Weber would love to use more of his bench. But Northwestern's unique style requires more preparatory work than may be available to the Illini this week.

"One, can they guard their stuff and recognize it? They had a chance to go against Richmond, so it's not totally new. Richmond had some pretty good quality players, but now you're going up against a Shurna and a Crawford. They are set up well in the system.

"If we can use our bench and get after them, I think it could be an advantage for us. But when they go in the game, they've got to recognize situations. The other thing, you've got to deal with all of Northwestern's different defenses and how they react to that."

The Illini have problems of their own to resolve. Opponents are recognizing individual weaknesses and game-planning against them. And they are double and triple-teaming center Meyers Leonard, who could beat them singlehandedly if given the opening. The Illini did a poor job getting Leonard the ball at Purdue, and Leonard's emotions got the better of him.

"We've just got to perform better. We didn't get a whole lot out of Meyers. Some of that was how they guarded him, and then I think he let it get to him a little bit. We've got to get back to where he's running the court.

"We've got to get it inside, but if they're gonna pack it in we're gonna have to go from outside in, move the basketball. We're gonna have to do a better job of seeing him when he's open and recognizing situations."

Leonard says he has to be more mature each game despite the physical play working against him.

"That's the way it is. Everyone knows they're gonna try to come at me, get me frustrated. I've got to be ready for it, be stronger especially on the road. I know I'm not gonna get any calls."

The Illini hoped Sam Maniscalco could solidify the team as an experienced point guard. But he is a fraction of his former self due to chronic complications from two ankle surgeries. He is becoming a nonfactor during the Big 10 season.

"I think it's day to day right now," Weber laments. "He's had limited practice. He continues to meet with the trainers and doctors, looking for any possible way to keep him going. He had made some progress, but that one stretch right before Christmas probably took a toll on him.

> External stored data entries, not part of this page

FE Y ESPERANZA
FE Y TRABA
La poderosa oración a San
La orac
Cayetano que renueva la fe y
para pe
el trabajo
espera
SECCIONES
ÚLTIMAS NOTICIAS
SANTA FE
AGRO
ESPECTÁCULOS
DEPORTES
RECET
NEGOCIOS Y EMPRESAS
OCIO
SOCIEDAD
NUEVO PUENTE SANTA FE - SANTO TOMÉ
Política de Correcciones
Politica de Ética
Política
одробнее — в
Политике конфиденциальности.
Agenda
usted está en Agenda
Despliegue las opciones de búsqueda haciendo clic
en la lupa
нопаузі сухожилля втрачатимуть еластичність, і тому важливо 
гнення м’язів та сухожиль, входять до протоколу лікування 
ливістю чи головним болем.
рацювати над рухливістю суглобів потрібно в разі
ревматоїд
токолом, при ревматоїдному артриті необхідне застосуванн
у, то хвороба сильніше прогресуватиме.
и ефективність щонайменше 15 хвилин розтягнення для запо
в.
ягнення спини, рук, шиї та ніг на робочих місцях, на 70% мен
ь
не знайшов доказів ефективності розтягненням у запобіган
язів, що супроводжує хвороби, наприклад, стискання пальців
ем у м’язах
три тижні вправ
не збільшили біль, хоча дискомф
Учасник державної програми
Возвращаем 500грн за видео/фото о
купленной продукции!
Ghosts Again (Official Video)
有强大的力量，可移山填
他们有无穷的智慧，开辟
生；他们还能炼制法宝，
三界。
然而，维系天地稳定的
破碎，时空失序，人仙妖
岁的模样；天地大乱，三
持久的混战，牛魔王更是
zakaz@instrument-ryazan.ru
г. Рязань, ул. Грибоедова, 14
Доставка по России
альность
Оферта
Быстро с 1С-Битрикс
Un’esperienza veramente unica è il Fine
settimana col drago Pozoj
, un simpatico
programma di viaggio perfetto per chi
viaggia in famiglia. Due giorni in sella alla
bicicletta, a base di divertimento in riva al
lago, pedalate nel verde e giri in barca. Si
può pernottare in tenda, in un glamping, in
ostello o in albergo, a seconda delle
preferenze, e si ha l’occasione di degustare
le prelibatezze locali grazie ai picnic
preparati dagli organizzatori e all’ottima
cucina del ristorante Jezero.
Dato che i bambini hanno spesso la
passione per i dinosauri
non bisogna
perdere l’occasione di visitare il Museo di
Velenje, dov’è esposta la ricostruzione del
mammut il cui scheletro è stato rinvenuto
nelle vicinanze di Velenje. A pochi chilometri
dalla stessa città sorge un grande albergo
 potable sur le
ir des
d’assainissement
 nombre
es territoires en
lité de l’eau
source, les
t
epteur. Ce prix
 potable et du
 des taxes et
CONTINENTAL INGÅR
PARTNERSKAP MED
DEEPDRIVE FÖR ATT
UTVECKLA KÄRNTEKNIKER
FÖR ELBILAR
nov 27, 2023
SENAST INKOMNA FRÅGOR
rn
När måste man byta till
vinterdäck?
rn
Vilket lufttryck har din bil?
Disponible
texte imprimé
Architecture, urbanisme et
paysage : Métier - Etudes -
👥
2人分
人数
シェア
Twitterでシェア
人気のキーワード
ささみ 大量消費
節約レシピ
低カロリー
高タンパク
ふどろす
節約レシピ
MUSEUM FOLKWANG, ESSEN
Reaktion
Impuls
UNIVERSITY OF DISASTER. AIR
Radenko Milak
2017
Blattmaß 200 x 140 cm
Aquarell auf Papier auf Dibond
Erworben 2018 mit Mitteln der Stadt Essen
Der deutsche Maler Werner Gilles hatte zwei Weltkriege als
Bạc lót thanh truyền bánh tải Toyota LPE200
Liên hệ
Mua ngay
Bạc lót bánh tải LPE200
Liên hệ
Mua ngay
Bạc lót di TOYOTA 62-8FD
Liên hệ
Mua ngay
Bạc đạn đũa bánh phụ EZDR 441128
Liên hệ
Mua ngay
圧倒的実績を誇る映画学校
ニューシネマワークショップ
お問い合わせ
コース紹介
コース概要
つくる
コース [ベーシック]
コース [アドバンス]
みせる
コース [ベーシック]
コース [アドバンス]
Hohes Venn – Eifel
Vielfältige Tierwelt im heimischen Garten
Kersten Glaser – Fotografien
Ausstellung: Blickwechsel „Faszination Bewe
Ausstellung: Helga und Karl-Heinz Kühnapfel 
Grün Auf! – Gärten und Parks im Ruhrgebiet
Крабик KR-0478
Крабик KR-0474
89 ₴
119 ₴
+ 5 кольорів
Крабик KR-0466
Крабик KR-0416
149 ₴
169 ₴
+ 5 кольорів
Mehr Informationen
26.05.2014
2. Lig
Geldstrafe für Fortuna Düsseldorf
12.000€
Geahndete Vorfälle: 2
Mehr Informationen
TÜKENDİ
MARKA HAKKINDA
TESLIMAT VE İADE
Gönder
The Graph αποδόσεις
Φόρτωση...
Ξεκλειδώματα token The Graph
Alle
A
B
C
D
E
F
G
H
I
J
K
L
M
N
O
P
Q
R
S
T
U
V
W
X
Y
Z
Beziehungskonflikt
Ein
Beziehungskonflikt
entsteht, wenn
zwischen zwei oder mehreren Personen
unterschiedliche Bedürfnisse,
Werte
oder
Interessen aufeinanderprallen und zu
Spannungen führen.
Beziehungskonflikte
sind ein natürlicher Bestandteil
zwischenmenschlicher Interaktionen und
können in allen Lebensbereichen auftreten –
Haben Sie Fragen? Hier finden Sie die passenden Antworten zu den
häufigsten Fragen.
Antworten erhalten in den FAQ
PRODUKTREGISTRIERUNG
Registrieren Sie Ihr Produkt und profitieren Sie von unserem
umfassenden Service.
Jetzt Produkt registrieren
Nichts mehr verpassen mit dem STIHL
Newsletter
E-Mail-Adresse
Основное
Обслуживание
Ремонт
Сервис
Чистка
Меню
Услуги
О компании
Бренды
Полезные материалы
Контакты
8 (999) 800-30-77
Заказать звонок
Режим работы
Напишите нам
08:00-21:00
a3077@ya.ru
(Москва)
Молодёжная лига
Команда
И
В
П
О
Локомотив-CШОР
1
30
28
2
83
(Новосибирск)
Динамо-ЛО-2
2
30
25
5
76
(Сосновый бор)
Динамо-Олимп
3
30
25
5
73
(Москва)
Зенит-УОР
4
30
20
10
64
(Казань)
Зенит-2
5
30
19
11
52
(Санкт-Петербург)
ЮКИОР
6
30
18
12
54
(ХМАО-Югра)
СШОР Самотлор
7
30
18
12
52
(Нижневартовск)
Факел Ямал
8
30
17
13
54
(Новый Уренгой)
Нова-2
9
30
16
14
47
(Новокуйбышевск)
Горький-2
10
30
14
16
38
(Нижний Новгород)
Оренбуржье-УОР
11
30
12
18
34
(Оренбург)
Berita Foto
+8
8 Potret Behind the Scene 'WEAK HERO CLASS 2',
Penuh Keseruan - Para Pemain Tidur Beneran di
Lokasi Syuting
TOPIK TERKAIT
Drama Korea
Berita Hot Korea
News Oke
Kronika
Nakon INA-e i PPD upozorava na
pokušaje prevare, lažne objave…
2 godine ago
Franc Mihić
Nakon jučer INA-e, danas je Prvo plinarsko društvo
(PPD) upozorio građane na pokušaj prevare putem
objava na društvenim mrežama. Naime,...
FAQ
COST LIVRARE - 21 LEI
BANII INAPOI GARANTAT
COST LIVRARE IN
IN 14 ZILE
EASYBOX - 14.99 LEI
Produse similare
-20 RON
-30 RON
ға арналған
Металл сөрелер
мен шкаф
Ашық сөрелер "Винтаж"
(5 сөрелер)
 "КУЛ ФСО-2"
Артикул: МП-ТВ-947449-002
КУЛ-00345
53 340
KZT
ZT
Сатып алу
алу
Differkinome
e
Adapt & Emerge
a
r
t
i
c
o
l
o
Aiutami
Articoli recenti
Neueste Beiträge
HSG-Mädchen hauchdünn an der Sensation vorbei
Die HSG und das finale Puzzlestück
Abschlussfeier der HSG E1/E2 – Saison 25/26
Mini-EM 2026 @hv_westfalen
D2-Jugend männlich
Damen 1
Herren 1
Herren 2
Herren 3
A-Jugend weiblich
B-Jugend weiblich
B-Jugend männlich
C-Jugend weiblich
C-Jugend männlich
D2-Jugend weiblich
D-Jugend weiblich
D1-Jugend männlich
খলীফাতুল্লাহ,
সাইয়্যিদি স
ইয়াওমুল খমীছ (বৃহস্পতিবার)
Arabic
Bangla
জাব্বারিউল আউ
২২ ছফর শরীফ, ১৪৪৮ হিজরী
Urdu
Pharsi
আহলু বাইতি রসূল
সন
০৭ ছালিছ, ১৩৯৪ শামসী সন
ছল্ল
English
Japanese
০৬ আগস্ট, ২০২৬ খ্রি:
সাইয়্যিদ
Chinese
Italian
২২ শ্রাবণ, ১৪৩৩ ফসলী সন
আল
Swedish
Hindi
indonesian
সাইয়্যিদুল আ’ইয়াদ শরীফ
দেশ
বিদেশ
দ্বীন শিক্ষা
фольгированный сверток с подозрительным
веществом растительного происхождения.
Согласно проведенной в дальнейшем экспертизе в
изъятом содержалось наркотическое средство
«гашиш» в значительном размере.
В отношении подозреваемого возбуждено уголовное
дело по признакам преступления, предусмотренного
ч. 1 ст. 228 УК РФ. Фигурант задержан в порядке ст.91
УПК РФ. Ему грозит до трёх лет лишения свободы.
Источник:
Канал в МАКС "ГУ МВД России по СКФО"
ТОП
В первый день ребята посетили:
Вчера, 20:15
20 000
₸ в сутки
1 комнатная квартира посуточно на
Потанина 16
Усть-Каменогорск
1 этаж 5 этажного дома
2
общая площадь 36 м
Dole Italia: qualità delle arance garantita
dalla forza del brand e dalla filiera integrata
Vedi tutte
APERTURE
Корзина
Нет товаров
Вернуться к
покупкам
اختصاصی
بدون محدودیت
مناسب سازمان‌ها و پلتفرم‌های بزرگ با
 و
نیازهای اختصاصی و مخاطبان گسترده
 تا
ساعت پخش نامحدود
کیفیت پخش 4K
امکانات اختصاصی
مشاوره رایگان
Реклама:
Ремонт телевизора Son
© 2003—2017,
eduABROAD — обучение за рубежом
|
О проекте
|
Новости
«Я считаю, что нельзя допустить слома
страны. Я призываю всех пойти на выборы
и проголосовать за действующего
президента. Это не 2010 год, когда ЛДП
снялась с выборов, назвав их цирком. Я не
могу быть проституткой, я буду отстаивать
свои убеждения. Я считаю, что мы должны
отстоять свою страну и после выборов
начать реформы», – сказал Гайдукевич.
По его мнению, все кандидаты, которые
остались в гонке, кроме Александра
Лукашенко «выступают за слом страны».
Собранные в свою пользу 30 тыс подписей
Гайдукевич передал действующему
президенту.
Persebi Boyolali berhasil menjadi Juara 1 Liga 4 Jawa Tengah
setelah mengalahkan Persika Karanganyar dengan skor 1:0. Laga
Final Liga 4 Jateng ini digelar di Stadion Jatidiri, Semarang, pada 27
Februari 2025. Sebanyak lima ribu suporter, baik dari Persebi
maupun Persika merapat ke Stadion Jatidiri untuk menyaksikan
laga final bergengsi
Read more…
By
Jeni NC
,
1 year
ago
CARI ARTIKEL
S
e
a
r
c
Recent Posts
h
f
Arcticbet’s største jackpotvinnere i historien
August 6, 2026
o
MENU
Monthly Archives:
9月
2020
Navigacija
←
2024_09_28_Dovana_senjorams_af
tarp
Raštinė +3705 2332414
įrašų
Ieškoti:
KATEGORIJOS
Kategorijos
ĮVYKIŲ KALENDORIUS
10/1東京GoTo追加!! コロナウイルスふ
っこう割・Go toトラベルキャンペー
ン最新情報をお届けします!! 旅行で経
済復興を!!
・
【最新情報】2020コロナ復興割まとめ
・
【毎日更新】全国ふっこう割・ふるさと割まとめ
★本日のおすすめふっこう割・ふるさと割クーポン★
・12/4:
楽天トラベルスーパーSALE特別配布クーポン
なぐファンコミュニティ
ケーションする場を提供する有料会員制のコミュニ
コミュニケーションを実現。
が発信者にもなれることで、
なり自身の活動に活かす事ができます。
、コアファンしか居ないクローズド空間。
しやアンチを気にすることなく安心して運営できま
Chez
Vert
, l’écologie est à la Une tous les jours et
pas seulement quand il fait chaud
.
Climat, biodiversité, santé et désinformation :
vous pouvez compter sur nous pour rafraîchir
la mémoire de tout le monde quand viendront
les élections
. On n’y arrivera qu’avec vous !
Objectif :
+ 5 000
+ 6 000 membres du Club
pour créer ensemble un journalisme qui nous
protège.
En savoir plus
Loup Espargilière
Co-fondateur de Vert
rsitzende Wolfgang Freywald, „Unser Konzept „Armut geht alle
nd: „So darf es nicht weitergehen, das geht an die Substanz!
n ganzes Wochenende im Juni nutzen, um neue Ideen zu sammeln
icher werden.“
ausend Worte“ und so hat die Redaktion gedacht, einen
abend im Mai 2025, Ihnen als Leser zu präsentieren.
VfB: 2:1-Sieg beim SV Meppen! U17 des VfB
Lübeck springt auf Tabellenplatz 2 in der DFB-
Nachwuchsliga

"You hope he doesn't have to sit out. He will gut it out if he can, but if it gets to a point where he can't really use the ankle, there's a chance we may have to sit him."

Primarily due to all the youth on the team, the Illini are still learning offensive complexities. If opponents take away the things they do well, they struggle finding alternative paths to scoring.

They will work on overcoming Purdue's defensive tendencies, but the Wildcats may present a new set of problems. If so, there is concern whether they can adapt within the structure of the game to counter those defensive decisions and prevent another loss. Junior guard D.J. Richardson summed things up well.

"Yeah, they did a pretty good job of adjusting during the game. We need to change the mindset of the game and do different things without the coach having to tell us. We've got to be better basketball players."

Leonard says the team is not giving up on the season. Far from it. The Purdue embarrassment makes them more determined to improve.

"We're hungry, definitely. We're gonna move on from it and get better. I just know we have to put forth more effort. We weren't very aggressive at Purdue. We struggled and had some bad body language, including myself. We're working hard in practice, hoping to get back to our old style."

Illini junior Brandon Paul reminds that no one on the team has won a game in the Chicago area.

"A win would be our first one. That's something we look forward to."

It's a big game, one the Illini need for multiple reasons.